Edit: finished my benchmark, and it agrees with your results! Here's my output:

     Running target/release/deps/vec_benchmarks-b47d5f89b8856b0c
Gnuplot not found, using plotters backend
flat vec of 10000000/alloc                                                                           
                        time:   [9.1287 us 9.2967 us 9.5547 us]
flat vec of 10000000/loop                                                                            
                        time:   [362.57 ms 372.24 ms 385.14 ms]
flat vec of 10000000/loop with assert                                                                            
                        time:   [345.59 ms 359.19 ms 368.29 ms]
Found 2 outliers among 10 measurements (20.00%)
  1 (10.00%) low severe
  1 (10.00%) high mild

nested vec of 10000000/alloc                                                                           
                        time:   [991.16 ms 1.0137 s 1.0483 s]
Found 1 outliers among 10 measurements (10.00%)
  1 (10.00%) high mild
nested vec of 10000000/loop                                                                            
                        time:   [157.88 ms 170.09 ms 184.04 ms]
Found 2 outliers among 10 measurements (20.00%)
  2 (20.00%) low mild

I find this super interesting, as it really doesn't agree with my previous assumptions. I thought having everything inline would always give better results, as there'd be more caching alignment and less indirection.

If I understand it correctly, these results also strikes out @mbrubeck's idea:

Since the loop benchmarks are run multiple times on the same vec, including warmup runs, it doesn't look like just a cost on first access.

If anyone has any ideas for why this might be faster, I'm all ears. I don't think the difference is just the indexing math, as LLVM should be able to optimize that out, but maybe even with that I'm misunderstanding your statement, eisen?

7 Likes

I would double-check the assembly before making such a statement. LLVM's ability to optimize out array bound checks is relatively poor, and that has bitten me several times before.
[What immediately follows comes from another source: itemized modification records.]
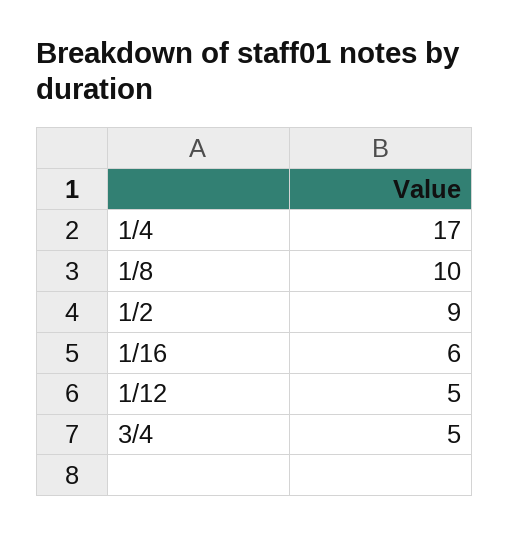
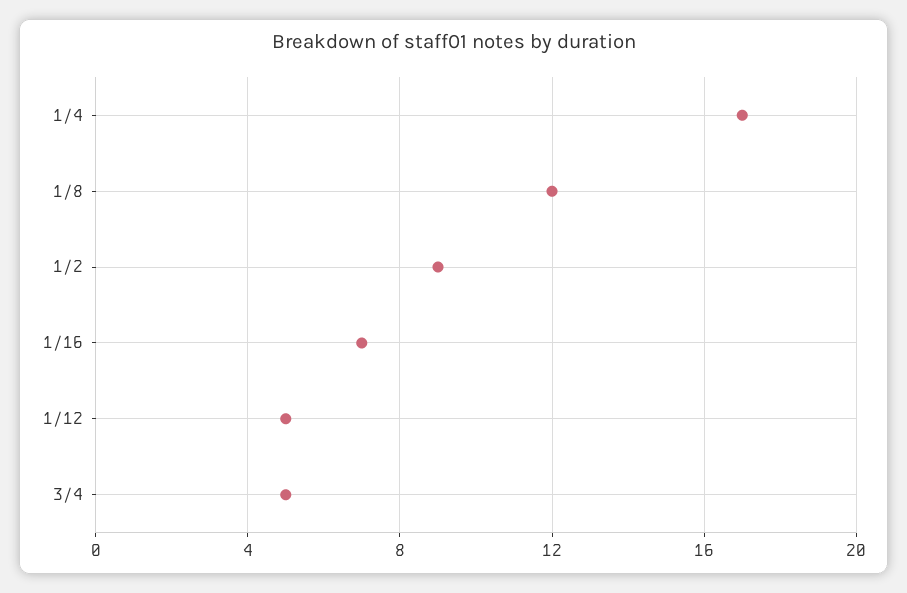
  {
    "1/4": 17,
-   "1/8": 10,
+   "1/8": 12,
    "1/2": 9,
-   "1/16": 6,
+   "1/16": 7,
    "1/12": 5,
    "3/4": 5
  }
After a quick look, shouldn't the assert be assert!(v.len() >= OUTER_VEC_SIZE * 60); rather than assert!(v.len() >= OUTER_VEC_SIZE); ?
Also, the flat versions seem to iterate the u16 in this order (index):
0, OUTER_VEC_SIZE, 2*OUTER_VEC_SIZE,...
In contrast to the nested vecs, which do it in this order:
0,1,2,3...
If I'm not mistaken? (Which would also result in much worse cache behavior I think)

I will post my benchmark results after fixing (if its wrong) this and post them

2 Likes

Yep

That's a really good call - and that's an explicit difference from the nested vecs! This could definitely cause the slowdown, indexing really different parts of memory like that causes the kind of slowdown I expected from the nested vecs.

To match the behavior of the nested vecs loop, it should be _i * OUTER_VEC_SIZE + _j, not _j * OUTER_VEC_SIZE + _i. I didn't even realize that when I copied the benchmarking code in.

I've also fixed those in the repository (and edited the links in the previous post to point to old versions).

Edit:

I don't know enough about all the x86_64 instructions to really tell this, but if anyone else wants to, I've stuck the benchmarking code in godbolt: Compiler Explorer

1 Like

Close but not right. It has to be: i * 60 + j :slight_smile:

1 Like

I'm apparently not thinking. Thanks!

Another small detail: When allocating the nested Vec you didn't use the constant, I guess the constant was introduced later in the source :stuck_out_tongue:

Small benchmarks are done, I will now start the benchmarks with the correct input size :slight_smile:
I also added some more benchmarks in order to simplify reasoning about what's going on.
The first one is for the flat vec but uses unsafe in order to avoid all bound checks (to see if the compiler fails to optimize them).
The second is also for the flat vec but uses a functional approach in order to avoid bound checks.